吴敏抬起头,痴痴望向沈春行,也不知听见没有。

沈春行却不管许多,掏出帕子擦了擦她睫毛上半凝结的血块。

“咱眼下虽然是被流放了,可有幸遇见蔚大人这样的好官,只要把心态放端正,等到了地方,自然能把日子过活。”

许是那柔声细语中透出的关心,激活了一具腐朽的躯壳。

吴敏身子一颤,终于松开手,猛地扑进沈春行怀中,肩头剧烈抖动着,发出隐忍低沉的抽噎声。

便是绝望到极点也不敢放声嚎哭。

沈春行任由她抱着,眼眸中闪过抹冷意。

先前她明明观过吴家女的命势,虽不算多好,却也不太差,此一路并无惊险。

又见其有蒋氏旁系照料,因而沈春行没有刻意接近。

如今却好像横生出变故。

她垂眸扫了眼卧在吴敏膝盖上的男娃,一时间不知是该嘲笑还是叹息。

总有那么些傻子,哪怕自顾不暇,也要为了些虚幻的玩意豁出全部。

可悲至极。

却也令人不得不叹服。

沈春行自问做不到如此,好在她能力比寻常人强上一些,当下把吴敏扶起,又让杨一抱上那男娃,心底的一丝波澜被轻易抚平。

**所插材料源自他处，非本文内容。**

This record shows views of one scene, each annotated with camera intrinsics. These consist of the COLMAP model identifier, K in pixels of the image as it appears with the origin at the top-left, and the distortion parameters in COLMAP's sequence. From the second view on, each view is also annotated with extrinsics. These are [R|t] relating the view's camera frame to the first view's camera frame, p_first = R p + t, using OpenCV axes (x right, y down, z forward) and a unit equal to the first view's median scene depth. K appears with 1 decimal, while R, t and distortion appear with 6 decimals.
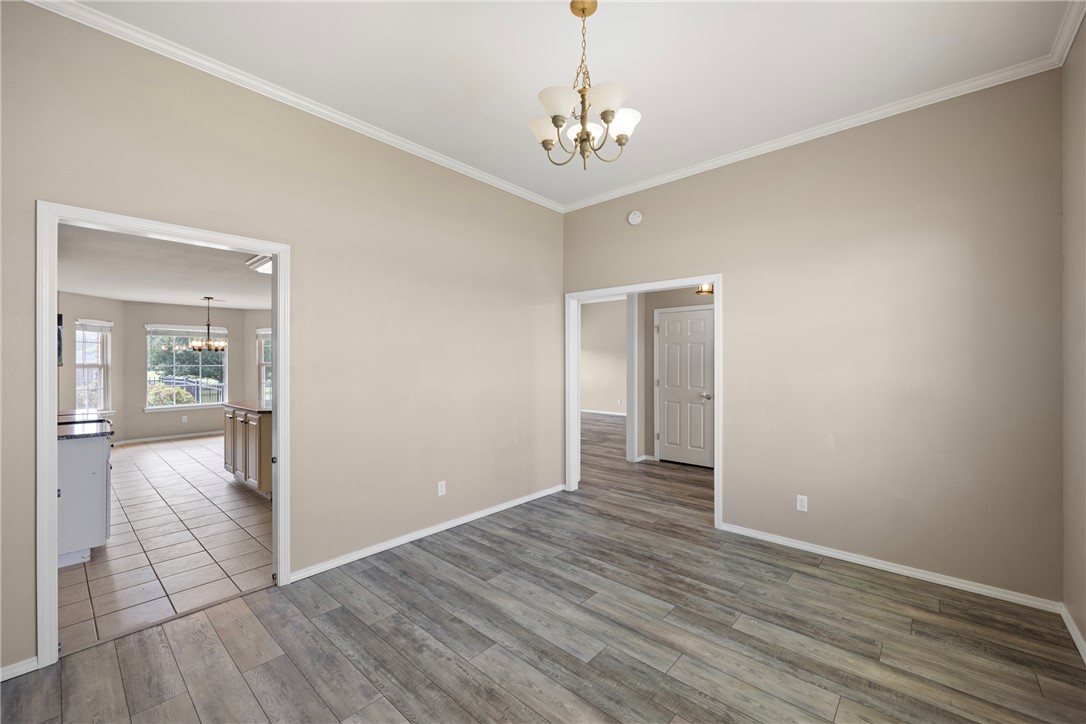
lens RADIAL K [[439.9, 0, 548.0], [0, 439.9, 356.1], [0, 0, 1]] dist [-0.002226, 0.000105]
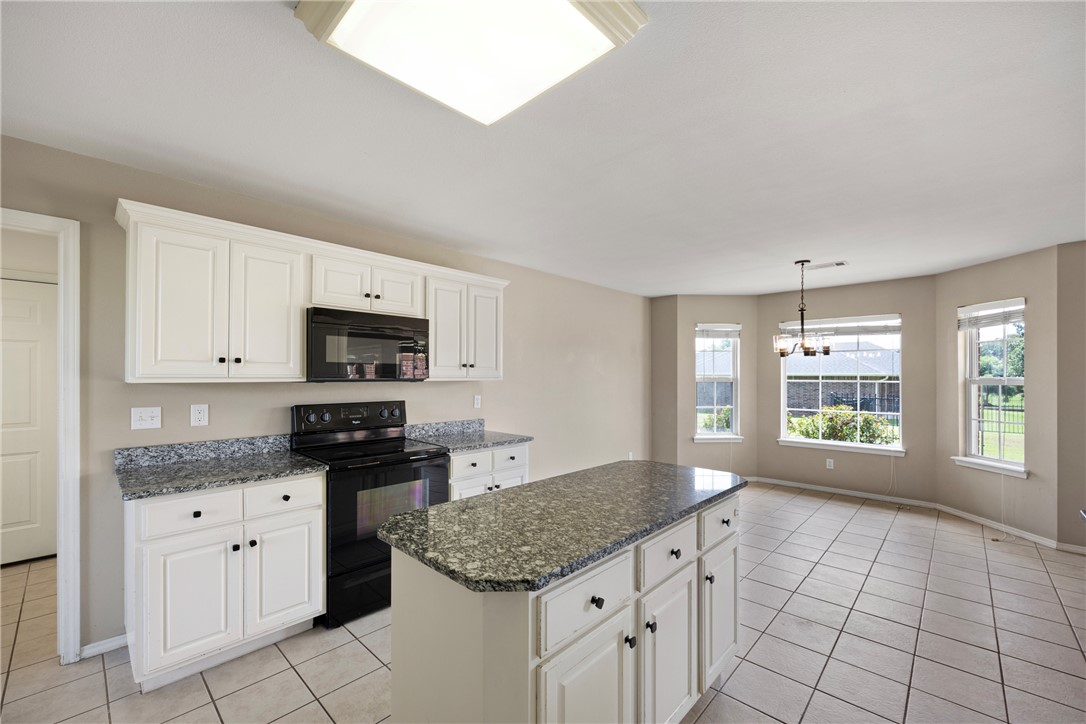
lens RADIAL K [[439.9, 0, 540.8], [0, 439.9, 374.8], [0, 0, 1]] dist [-0.002226, 0.000105]
pose [[-0.024796, 0.000762, -0.999692, -0.196923], [0.009049, 0.999959, 0.000538, 0.009304], [0.999652, -0.009033, -0.024802, 0.660572]]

护一个是护,护两个也是护,西苑老树下的那一箱金银,除却吴家的告知外,本就搭着一份因果。

且当还了。

两个小姑娘站在一起,沈春行白嫩的脸颊上被染了污秽,可她却不曾露出丝毫嫌恶或抵触。

望着这一幕,老张心底软了些,暗自犹豫起。